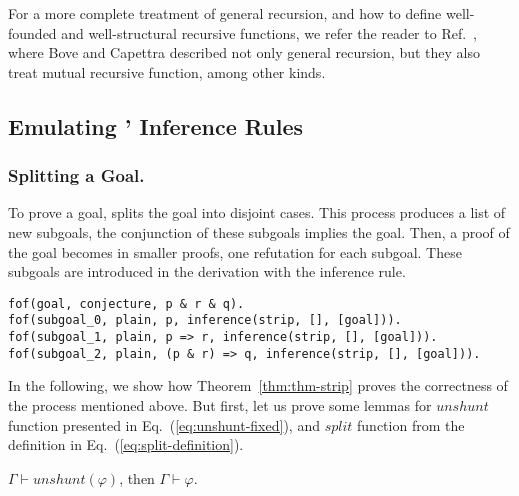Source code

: \documentclass[../main.tex]{subfiles}
\begin{document}
For a more complete treatment of general recursion, and how to
define well-founded and well-structural recursive functions, we refer
the reader to Ref.~\cite{Bove2005}, where Bove and Capettra described
not only general recursion, but they also treat mutual recursive
function, among other kinds.


\subsection{Emulating \Metis' Inference Rules}
\label{ssec:emulating-inferences}


\subsubsection{Splitting a Goal.}
\label{sssec:splitting-goal}

 To prove a goal, \Metis splits the goal into
disjoint cases. This process produces a list of new subgoals, the
conjunction of these subgoals implies the goal. Then, a proof of the
goal becomes in smaller proofs, one refutation for each subgoal.
These subgoals are introduced in the \TSTP derivation with the \strip
inference rule.

\begin{verbatim}
fof(goal, conjecture, p & r & q).
fof(subgoal_0, plain, p, inference(strip, [], [goal])).
fof(subgoal_1, plain, p => r, inference(strip, [], [goal])).
fof(subgoal_2, plain, (p & r) => q, inference(strip, [], [goal])).
\end{verbatim}

In the following, we show how Theorem~\ref{thm:thm-strip} proves the
correctness of the process mentioned above. But first, let us prove some
lemmas for $unshunt$ function presented in Eq.~(\ref{eq:unshunt-fixed}),
and $split$ function from the definition in Eq.~(\ref{eq:split-definition}).

\begin{lemma}
  \label{lem:unshunt}
  $Γ ⊢ unshunt(φ)$, then $Γ ⊢ φ$.
\end{lemma}
\end{document}

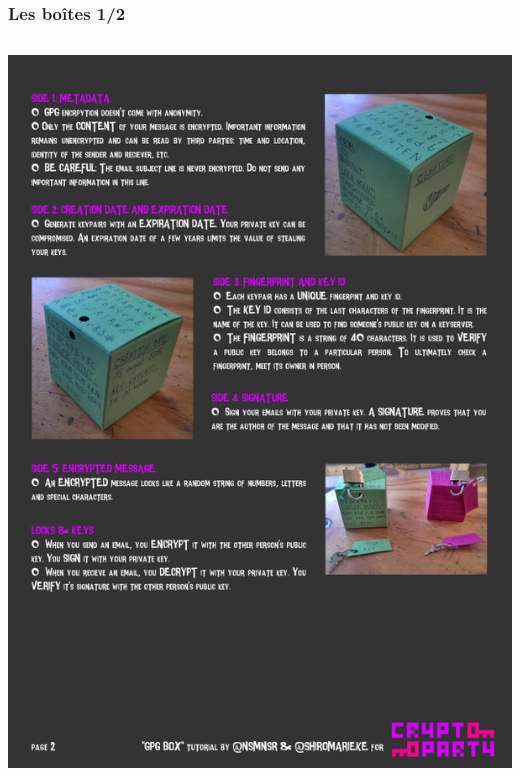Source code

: \documentclass{beamer}
\begin{document}
\begin{frame}
\frametitle{Les boîtes 1/2}

\begin{columns}[c] 
\includegraphics[scale=0.28] {./images/GPGBox_02.png}

\end{columns}
\end{frame}
\end{document}
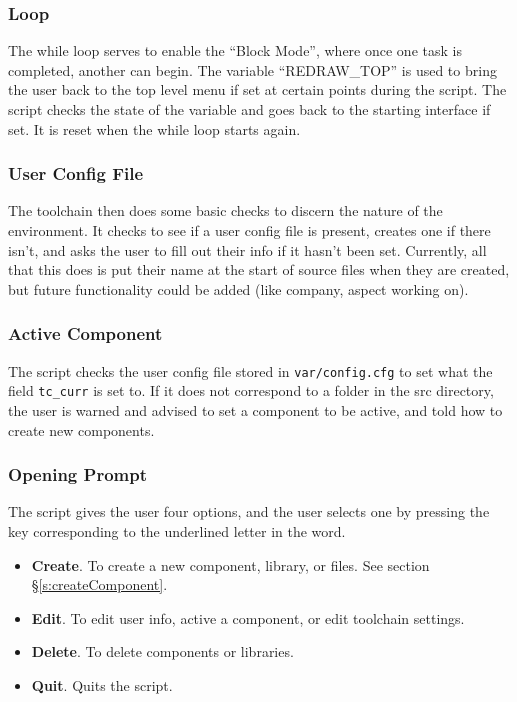 \documentclass[a4paper, oneside, 11pt, titlepage, onecolumn, openright]{report}
\begin{document}
\subsubsection{Loop}
			\label{sss:VFstartLoop}
			The while loop serves to enable the ``Block Mode'', where once one task is completed, another can begin.
			The variable ``REDRAW\_TOP'' is used to bring the user back to the top level menu if set at certain points during the script. The script checks the state of the variable and goes back to the starting interface if set. It is reset when the while loop starts again.
			
\subsubsection{User Config File}
			\label{sss:VFstartUserConfigFile}
			
			The toolchain then does some basic checks to discern the nature of the environment. It checks to see if a user config file is present, creates one if there isn't, and asks the user to fill out their info if it hasn't been set. 
			Currently, all that this does is put their name at the start of source files when they are created, but future functionality could be added (like company, aspect working on).
			
\subsubsection{Active Component}
			\label{sss:VFstartActiveComponent}
			
			The script checks the user config file stored in \texttt{var/config.cfg} to set what the field \texttt{tc\_curr} is set to. If it does not correspond to a folder in the src directory, the user is warned and advised to set a component to be active, and told how to create new components.
			
\subsubsection{Opening Prompt}
			\label{sss:VFstartOpeningPrompt}
			The script gives the user four options, and the user selects one by pressing the key corresponding to the underlined letter in the word.
\begin{itemize}
\item \textbf{Create}. To create a new component, library, or files. See section \S\ref{s:createComponent}.
\item \textbf{Edit}. To edit user info, active a component, or edit toolchain settings.
\item \textbf{Delete}. To delete components or libraries.
\item \textbf{Quit}. Quits the script.
\end{itemize}			
			 
\end{document}
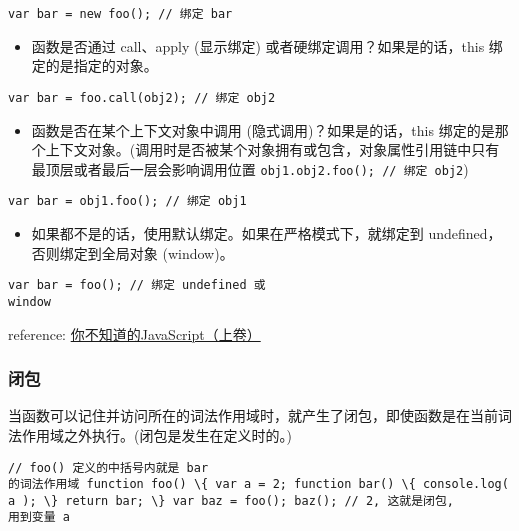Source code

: \begin{verbatim}var bar = new foo(); // 绑定 bar 
\end{verbatim}

\begin{itemize}
\tightlist
\item
  函数是否通过 call、apply (显示绑定) 或者硬绑定调用？如果是的话，this
  绑定的是指定的对象。
\end{itemize}

\begin{verbatim}var bar = foo.call(obj2); // 绑定 obj2

\end{verbatim}

\begin{itemize}
\tightlist
\item
  函数是否在某个上下文对象中调用 (隐式调用)？如果是的话，this
  绑定的是那个上下文对象。(调用时是否被某个对象拥有或包含，对象属性引用链中只有最顶层或者最后一层会影响调用位置
  \texttt{obj1.obj2.foo();\ //\ 绑定\ obj2})
\end{itemize}

\begin{verbatim}var bar = obj1.foo(); // 绑定 obj1 
\end{verbatim}

\begin{itemize}
\tightlist
\item
  如果都不是的话，使用默认绑定。如果在严格模式下，就绑定到
  undefined，否则绑定到全局对象 (window)。
\end{itemize}

\begin{verbatim}var bar = foo(); // 绑定 undefined 或
window 
\end{verbatim}

reference:
\href{http://book.douban.com/subject/26351021/}{你不知道的JavaScript（上卷）}

\subsubsection{闭包}\label{ux95edux5305}

当函数可以记住并访问所在的词法作用域时，就产生了闭包，即使函数是在当前词法作用域之外执行。(闭包是发生在定义时的。)

\begin{verbatim}// foo() 定义的中括号内就是 bar
的词法作用域 function foo() \{ var a = 2; function bar() \{ console.log(
a ); \} return bar; \} var baz = foo(); baz(); // 2, 这就是闭包,
用到变量 a 
\end{verbatim}

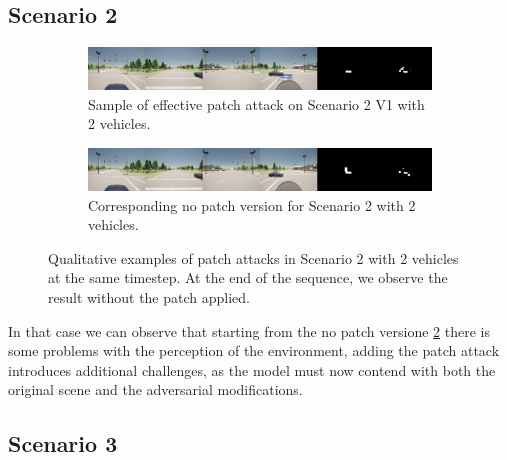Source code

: \subsection{Scenario 2}
\begin{figure}[tph]
    \centering
    \begin{subfigure}[b]{1\textwidth}
        \centering
        \includegraphics[width=\textwidth]{figures/results/scenario2v12vh.jpg}
        \caption{Sample of effective patch attack on Scenario 2 V1 with 2 vehicles.}
        \label{fig:scenario2_2vh_v1}
    \end{subfigure}
    \vspace{0.5cm}
    \begin{subfigure}[b]{1\textwidth}
        \centering
        \includegraphics[width=\textwidth]{figures/results/scenario2gt2vh.jpg}
        \caption{Corresponding no patch version for Scenario 2 with 2 vehicles.}
        \label{fig:scenario2_2vh_nopatch}
    \end{subfigure}
    \caption{Qualitative examples of patch attacks in Scenario 2 with 2 vehicles at the same timestep.
        At the end of the sequence, we observe the result without the patch applied.}
    \label{fig:scenario2_2vh}
\end{figure}

In that case we can observe that starting from the no patch versione \ref{fig:scenario2_2vh_nopatch} there is some problems with the perception of the environment,
adding the patch attack introduces additional challenges, as the model must now contend with both the original scene and the adversarial modifications.

\subsection{Scenario 3}

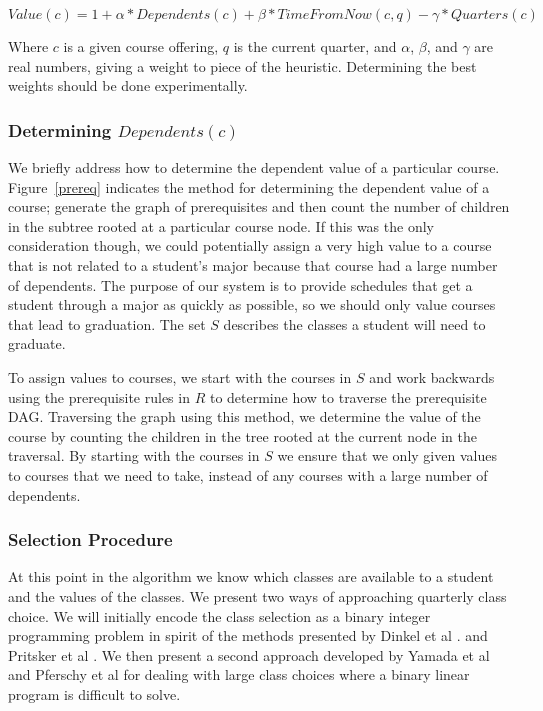 \documentclass[11pt]{article} %
\begin{document}
\begin{equation} 
    Value(c) = 1 + \alpha * Dependents(c) + \beta * TimeFromNow(c,q) 
    - \gamma * Quarters(c)
    \label{value_func}
\end{equation} 

Where $c$ is a given course offering, $q$ is the current quarter, and $\alpha$,
$\beta$, and $\gamma$ are real numbers, giving a weight to piece of the
heuristic. Determining the best weights should be done experimentally.

\subsubsection{Determining $Dependents(c)$} We briefly address how to determine
the dependent value of a particular course. Figure~\ref{prereq} indicates the
method for determining the dependent value of a course; generate the graph of
prerequisites and then count the number of children in the subtree rooted at
a particular course node. If this was the only consideration though, we could
potentially assign a very high value to a course that is not related to
a student's major because that course had a large number of dependents. The
purpose of our system is to provide schedules that get a student through a major
as quickly as possible, so we should only value courses that lead to graduation.
The set $S$ describes the classes a student will need to graduate.

To assign values to courses, we start with the courses in $S$ and work backwards
using the prerequisite rules in $R$ to determine how to traverse the
prerequisite DAG. Traversing the graph using this method, we determine the value
of the course by counting the children in the tree rooted at the current node in
the traversal. By starting with the courses in $S$ we ensure that we only given
values to courses that we need to take, instead of any courses with a large
number of dependents.

\subsubsection{Selection Procedure} At this point in the algorithm we know which
classes are available to a student and the values of the classes.  We present two
ways of approaching quarterly class choice.  We will initially encode the class
selection as a binary integer programming problem in spirit of the methods
presented by Dinkel et al \cite{dinkel:scheduling}. and Pritsker et al
\cite{prisker:informs}.  We then present a second approach developed by Yamada et al
\cite{yamada:heuristic} and Pferschy et al \cite{pferschy:kcg} for
dealing with large class choices where a binary linear program is difficult to solve.
\end{document}

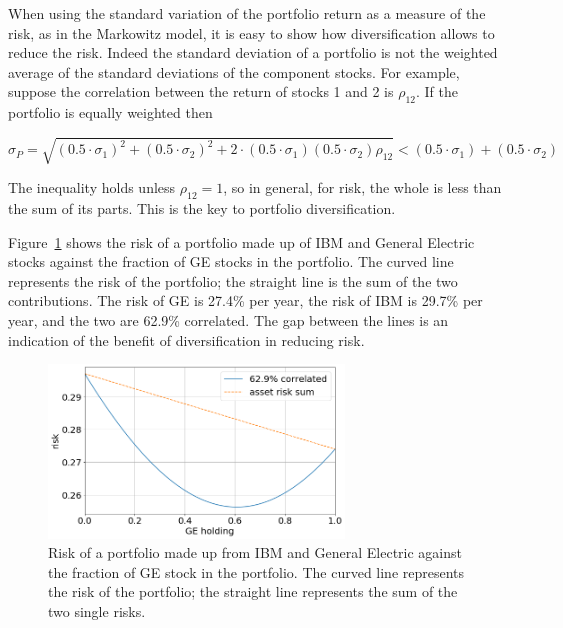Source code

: When using the standard variation of the portfolio return as a measure of the risk, as in the Markowitz model, it is easy to show how diversification allows to reduce the risk. 
Indeed the standard deviation of a portfolio is not the weighted average of the standard deviations of the component stocks.
For example, suppose the correlation between the return of stocks 1 and 2 is $\rho_{12}$. If the portfolio is equally weighted then

\begin{equation}
\sigma_{P} = \sqrt{(0.5\cdot\sigma_1 )^2 + (0.5\cdot\sigma_2 )^2 + 2\cdot(0.5\cdot\sigma_1)(0.5\cdot\sigma_2)\rho_{12}} < (0.5\cdot\sigma_1 ) + (0.5\cdot\sigma_2 )
\end{equation}

The inequality holds unless $\rho_{12}=1$, so in general, for risk, the whole is less than the sum of its parts. 
This is the key to portfolio diversification.

Figure~\ref{fig:diversification} shows the risk of a portfolio made up of IBM and General Electric stocks against the fraction of GE stocks in the portfolio. The curved line represents the risk of the portfolio; the straight line is the sum of the two contributions. The risk of GE is 27.4\% per year, the risk of IBM is 29.7\% per year, and the two are 62.9\% correlated. The gap between the lines is an indication of the benefit of diversification in reducing risk.

\begin{figure}[htb]
\centering
\includegraphics[width=0.7\textwidth]{figures/diversification}
\caption{Risk of a portfolio made up from IBM and General Electric against the fraction of GE stock in the portfolio. The curved line represents the risk of the portfolio; the straight line represents the sum of the two single risks.}
\label{fig:diversification}
\end{figure}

**TASK:**
Please count the lines in the material above where the word "components" occurs, and give only the number.

**COMPLETED EXERCISE:**
2